Contra todo pronóstico, Subterráneos de Buenos Aires decidió adquirir coches de la Serie 6000 del Metro de Madrid para la línea B, licitando para su funcionamiento la colocación de un sistema de catenaria rígida idéntico al utilizado en algunas líneas del Metro de Madrid y no visto en la Argentina. La instalación de dicho sistema conllevará, tras una breve convivencia con el tercer riel, a su desplazamiento definitivo. De hecho, los trenes Mitsubishi y CAF 5000 que queden circulando serán readaptados para alimentarse mediante pantógrafos.
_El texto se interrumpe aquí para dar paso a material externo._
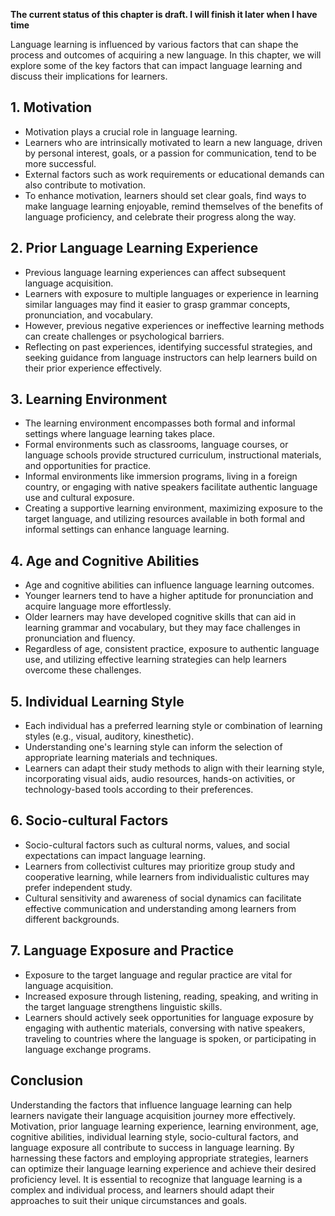 **The current status of this chapter is draft. I will finish it later when I have time**

Language learning is influenced by various factors that can shape the process and outcomes of acquiring a new language. In this chapter, we will explore some of the key factors that can impact language learning and discuss their implications for learners.

**1. Motivation**
-----------------

* Motivation plays a crucial role in language learning.
* Learners who are intrinsically motivated to learn a new language, driven by personal interest, goals, or a passion for communication, tend to be more successful.
* External factors such as work requirements or educational demands can also contribute to motivation.
* To enhance motivation, learners should set clear goals, find ways to make language learning enjoyable, remind themselves of the benefits of language proficiency, and celebrate their progress along the way.

**2. Prior Language Learning Experience**
-----------------------------------------

* Previous language learning experiences can affect subsequent language acquisition.
* Learners with exposure to multiple languages or experience in learning similar languages may find it easier to grasp grammar concepts, pronunciation, and vocabulary.
* However, previous negative experiences or ineffective learning methods can create challenges or psychological barriers.
* Reflecting on past experiences, identifying successful strategies, and seeking guidance from language instructors can help learners build on their prior experience effectively.

**3. Learning Environment**
---------------------------

* The learning environment encompasses both formal and informal settings where language learning takes place.
* Formal environments such as classrooms, language courses, or language schools provide structured curriculum, instructional materials, and opportunities for practice.
* Informal environments like immersion programs, living in a foreign country, or engaging with native speakers facilitate authentic language use and cultural exposure.
* Creating a supportive learning environment, maximizing exposure to the target language, and utilizing resources available in both formal and informal settings can enhance language learning.

**4. Age and Cognitive Abilities**
----------------------------------

* Age and cognitive abilities can influence language learning outcomes.
* Younger learners tend to have a higher aptitude for pronunciation and acquire language more effortlessly.
* Older learners may have developed cognitive skills that can aid in learning grammar and vocabulary, but they may face challenges in pronunciation and fluency.
* Regardless of age, consistent practice, exposure to authentic language use, and utilizing effective learning strategies can help learners overcome these challenges.

**5. Individual Learning Style**
--------------------------------

* Each individual has a preferred learning style or combination of learning styles (e.g., visual, auditory, kinesthetic).
* Understanding one's learning style can inform the selection of appropriate learning materials and techniques.
* Learners can adapt their study methods to align with their learning style, incorporating visual aids, audio resources, hands-on activities, or technology-based tools according to their preferences.

**6. Socio-cultural Factors**
-----------------------------

* Socio-cultural factors such as cultural norms, values, and social expectations can impact language learning.
* Learners from collectivist cultures may prioritize group study and cooperative learning, while learners from individualistic cultures may prefer independent study.
* Cultural sensitivity and awareness of social dynamics can facilitate effective communication and understanding among learners from different backgrounds.

**7. Language Exposure and Practice**
-------------------------------------

* Exposure to the target language and regular practice are vital for language acquisition.
* Increased exposure through listening, reading, speaking, and writing in the target language strengthens linguistic skills.
* Learners should actively seek opportunities for language exposure by engaging with authentic materials, conversing with native speakers, traveling to countries where the language is spoken, or participating in language exchange programs.

Conclusion
----------

Understanding the factors that influence language learning can help learners navigate their language acquisition journey more effectively. Motivation, prior language learning experience, learning environment, age, cognitive abilities, individual learning style, socio-cultural factors, and language exposure all contribute to success in language learning. By harnessing these factors and employing appropriate strategies, learners can optimize their language learning experience and achieve their desired proficiency level. It is essential to recognize that language learning is a complex and individual process, and learners should adapt their approaches to suit their unique circumstances and goals.
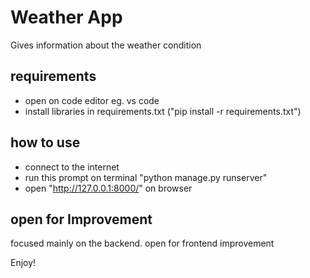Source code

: # Weather App

Gives information about the weather condition

## requirements

- open on code editor eg. vs code
- install libraries in requirements.txt ("pip install -r requirements.txt")

## how to use

- connect to the internet
- run this prompt on terminal "python manage.py runserver"
- open "http://127.0.0.1:8000/" on browser

## open for Improvement

focused mainly on the backend. open for frontend improvement

Enjoy!
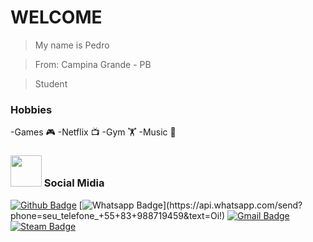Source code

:  # WELCOME 

> My name is Pedro

> From:  Campina Grande - PB

> Student


### Hobbies

-Games 🎮
-Netflix 📺
-Gym 🏋️
-Music 🎵


### <img src="https://media.giphy.com/media/huyZxIJvtqVeRp7QcS/giphy.gif" width="50"> Social Midia  



[![Github Badge](https://img.shields.io/badge/-Github-000?style=flat-square&logo=Github&logoColor=white&link=link_do_seu_perfil_no_github)](https://github.com/dantas-726)
[![Whatsapp Badge](https://img.shields.io/badge/-Whatsapp-4CA143?style=flat-square&labelColor=4CA143&logo=whatsapp&logoColor=white&link=https://api.whatsapp.com/send?phone=seu_telefone_55+DDD+número_de_telefone&text=Oi!)](https://api.whatsapp.com/send?phone=seu_telefone_+55+83+988719459&text=Oi!) 
[![Gmail Badge](https://img.shields.io/badge/-Gmail-c14438?style=flat-square&logo=Gmail&logoColor=white&link=mailto:seu_email)](mailto:pphd10@gmail.com)
[![Steam Badge](https://img.shields.io/badge/Steam-Profile-lightgrey)](https://steamcommunity.com/id/dantas726)
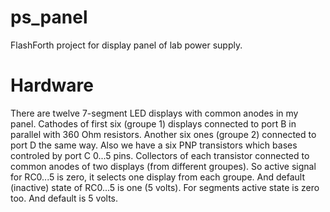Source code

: # ps_panel
FlashForth project for display panel of lab power supply.

# Hardware
There are twelve 7-segment LED displays with common anodes in my panel. 
Cathodes of first six (groupe 1) displays connected to port B in parallel 
with 360 Ohm resistors. Another six ones (groupe 2) connected to port D 
the same way. Also we have a six PNP transistors which bases controled 
by port C 0...5 pins. Collectors of each transistor connected to common 
anodes of two displays (from different groupes).
So active signal for RC0...5 is zero, it selects one display from each groupe.
And default (inactive) state of RC0...5 is one (5 volts).
For segments active state is zero too. And default is 5 volts.
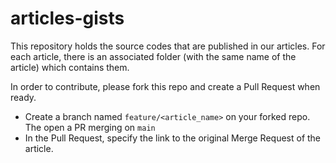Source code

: # articles-gists

This repository holds the source codes that are published in our articles.
For each article, there is an associated folder (with the same name of the article) which contains them.

In order to contribute, please fork this repo and create a Pull Request when ready.
- Create a branch named `feature/<article_name>` on your forked repo. The open a PR merging on `main`
- In the Pull Request, specify the link to the original Merge Request of the article.
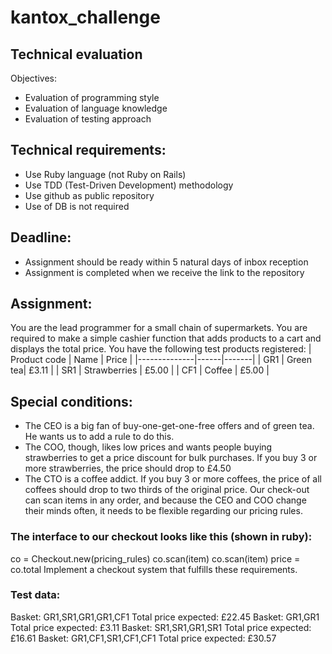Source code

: # kantox_challenge
## Technical evaluation
Objectives:
* Evaluation of programming style
* Evaluation of language knowledge
* Evaluation of testing approach

## Technical requirements:
* Use Ruby language (not Ruby on Rails)
* Use TDD (Test-Driven Development) methodology
* Use github as public repository
* Use of DB is not required

## Deadline:
* Assignment should be ready within 5 natural days of inbox reception
* Assignment is completed when we receive the link to the repository

## Assignment:
You are the lead programmer for a small chain of supermarkets. You are required to make a simple
cashier function that adds products to a cart and displays the total price.
You have the following test products registered:
| Product code | Name | Price |
|--------------|------|-------|
| GR1 | Green tea| £3.11 |
| SR1 | Strawberries | £5.00 |
| CF1 | Coffee | £5.00 |

## Special conditions:
* The CEO is a big fan of buy-one-get-one-free offers and of green tea. He wants us to add a
rule to do this.
* The COO, though, likes low prices and wants people buying strawberries to get a price
discount for bulk purchases. If you buy 3 or more strawberries, the price should drop to £4.50
* The CTO is a coffee addict. If you buy 3 or more coffees, the price of all coffees should drop
to two thirds of the original price.
Our check-out can scan items in any order, and because the CEO and COO change their minds
often, it needs to be flexible regarding our pricing rules.

### The interface to our checkout looks like this (shown in ruby):
co = Checkout.new(pricing_rules)
co.scan(item)
co.scan(item)
price = co.total
Implement a checkout system that fulfills these requirements.

### Test data:
Basket: GR1,SR1,GR1,GR1,CF1
Total price expected: £22.45
Basket: GR1,GR1
Total price expected: £3.11
Basket: SR1,SR1,GR1,SR1
Total price expected: £16.61
Basket: GR1,CF1,SR1,CF1,CF1
Total price expected: £30.57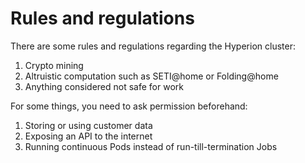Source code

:Rules and regulations
=====

There are some rules and regulations regarding the Hyperion cluster:

1. Crypto mining
1. Altruistic computation such as SETI@home or Folding@home
1. Anything considered not safe for work

For some things, you need to ask permission beforehand:

1. Storing or using customer data
1. Exposing an API to the internet
1. Running continuous Pods instead of run-till-termination Jobs
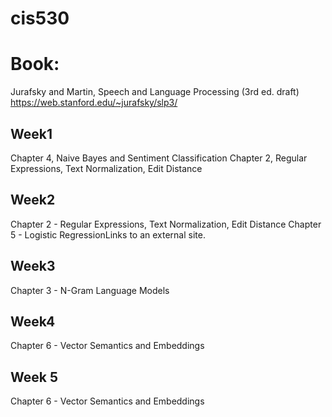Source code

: # cis530

# Book: 
Jurafsky and Martin, Speech and Language Processing (3rd ed. draft) https://web.stanford.edu/~jurafsky/slp3/

## Week1
Chapter 4,  Naive Bayes and Sentiment Classification 
Chapter 2, Regular Expressions, Text Normalization, Edit Distance 

## Week2
Chapter 2 - Regular Expressions, Text Normalization, Edit Distance 
Chapter 5 - Logistic RegressionLinks to an external site.

## Week3
Chapter 3 - N-Gram Language Models

## Week4
Chapter 6 - Vector Semantics and Embeddings

## Week 5
Chapter 6 - Vector Semantics and Embeddings
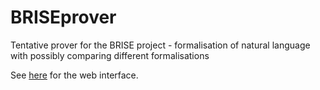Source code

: # BRISEprover

Tentative prover for the BRISE project - formalisation of natural language with possibly comparing different formalisations

See [here](http://subsell.logic.at/bprover/briseprover/) for the web interface.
Catenaria rígida en el Metro de Madrid

Las obras de colocación de la nueva alimentación, que está a cargo de Zonis S.A., obligaron a reducir el servicio de la línea B, que desde mayo pasado abre una hora más tarde y cierra una hora más temprano los días hábiles, permanece cerrada los domingos y feriados y deja de funcionar pasado el mediodía de los sábados.

La decisión ha despertado no pocas polémicas, sobre todo luego de que se revelara una larga serie de incompatibilidades entre el material rodante adquirido y la línea B y la inconveniencia de realizar cambios tan importantes sólo en función de una flota de segunda mano e insuficiente.